Me volví hacia los chicos, con la cara roja de rabia y dolor. Por la expresión de sus miradas, supe que su aprecio por mí había caído en picado. Vince Matti estaba de pie, furioso. Por la expresión de su mirada, adiviné que estaba dispuesto a matarme.

—¿Qué le pasa a Billy? —preguntó lastimeramente una de las chicas.

—Tiene la regla —dijo uno de los heteros del equipo masculino.

Todo el mundo se echó a reír. De inmediato, Vince Matti se dirigió hacia su compañero hetero de equipo, dispuesto a matarlo. Cuando por fin conseguí separarlos, Billy ya había desaparecido tras el edificio que albergaba las instalaciones deportivas. Al terminar la clase, Vince se quedó atrás, observándome.

—Mire, señor Brown —dijo—, hay algo que debería saber.

—¿Desde cuándo esto es asunto tuyo? —le espeté.

—Billy se comporta así porque está enamorado de usted.

Noté un puñetazo en el estómago y me zumbaron los oídos.

—Ya sabe cuál es mi norma —conseguí decir.

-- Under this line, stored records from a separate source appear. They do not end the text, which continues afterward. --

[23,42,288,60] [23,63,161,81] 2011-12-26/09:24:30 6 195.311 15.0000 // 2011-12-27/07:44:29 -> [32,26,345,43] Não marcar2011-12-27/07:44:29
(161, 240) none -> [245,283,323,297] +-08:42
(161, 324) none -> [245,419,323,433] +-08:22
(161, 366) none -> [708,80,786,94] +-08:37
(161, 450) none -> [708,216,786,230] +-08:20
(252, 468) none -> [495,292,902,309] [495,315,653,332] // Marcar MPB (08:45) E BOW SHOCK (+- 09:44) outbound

—Pero es que usted es tan duro con él… —dijo Vince, que apenas podía controlarse—. Al principio, usted se mostraba amable con él, a veces, pero ahora está convencido de que le guarda rencor por algo. Billy sabe que no puede esperar mantener una relación con usted, pero si no se muestra un poco más humano con él, tío, Billy acabará largándose del equipo.

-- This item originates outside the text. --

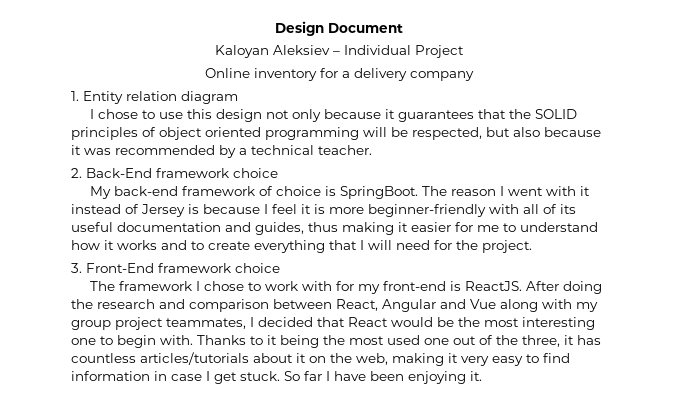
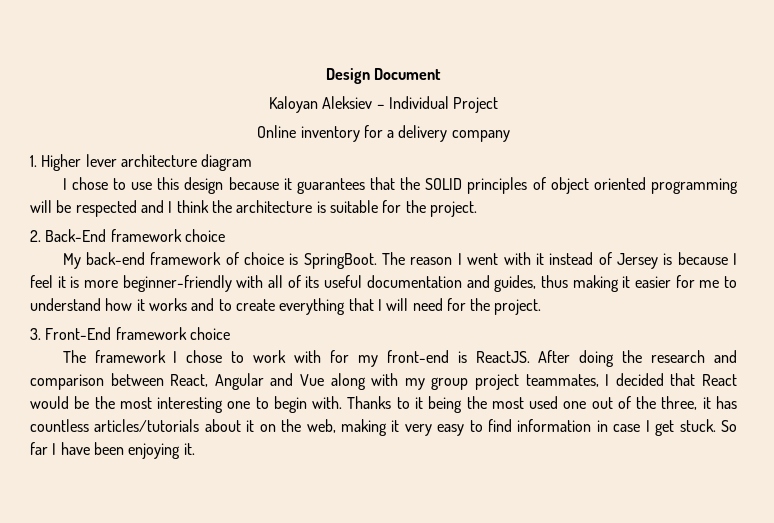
[83,91,177,104] Entity relation -> [41,154,197,171] Higher lever architecture
[266,109,322,122] not only -> (224, 185) none
[412,127,601,140] [71,145,372,158] respected, but also because it was recommended by a technical teacher. -> [75,200,477,217] respected and I think the architecture is suitable for the project.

Tuve que volverme. Me pregunté si Billy le habría hablado de la escena en el vestuario, el día anterior.

—¿Te ha pedido él que hables conmigo? —pregunté, con voz ronca.

—Por Dios, claro que no. Si se entera, me mata. Su padre también lo sabe, pero Billy le ha prohibido que diga una sola palabra.

Me pasé el resto del día aturdido. Temblaba de agotamiento y de emoción. El campus entero comentaba que Billy y yo nos habíamos pegado en clase de yoga y todo el mundo parecía estar de acuerdo en que el entrenador Brown era un monstruo, pero lo único que yo podía pensar era: «Me quiere». ¿Cómo se las había apañado para disimular tan bien?

Aquella noche fui a la residencia. Estaban los tres sentados, en silencio, en la habitación de Billy. Jacques se hallaba sentado en el centro de la cama deshecha de Billy y tocaba una melodía triste con su flauta dulce. Vince estaba sentado a los pies de la cama, con los codos apoyados en las rodillas. Billy estaba encorvado sobre el escritorio, frente a su máquina de escribir. Cuando aparecí junto a la puerta, Vince y Jacques me miraron, luego se pusieron en pie y pasaron junto a mí sin decirme ni una palabra. Cerré la puerta para silenciar las voces y las risas y la música rock que retumbaban en el pasillo. Me senté a los pies de la cama, junto al escritorio, donde había estado Vince un momento antes, y lo miré. Sus trabajos de investigación estaban por todas partes: había libros, notas escritas con su caligrafía inclinada… Había estado intentando trabajar. Permaneció allí sentado, con su orgullo herido, contemplando la máquina de escribir. Una mano descansaba sobre las teclas. La luz de la lámpara del escritorio hacía resaltar sus rizos dorados y la montura dorada de sus gafas. Me quiere.

Al contemplar su perfil inexpresivo, pensé que lo mejor era arreglar aquel asunto de una forma satisfactoria para ambos. Sin incumplir mi norma, claro.

—Billy, te pido disculpas —dije.

—¿Por qué lo hizo delante de todo el mundo? —inquirió él, todavía sin mirarme.

—Fue imperdonable y tú me diste exactamente lo que me merecía. El próximo día, te pediré disculpas delante de la clase.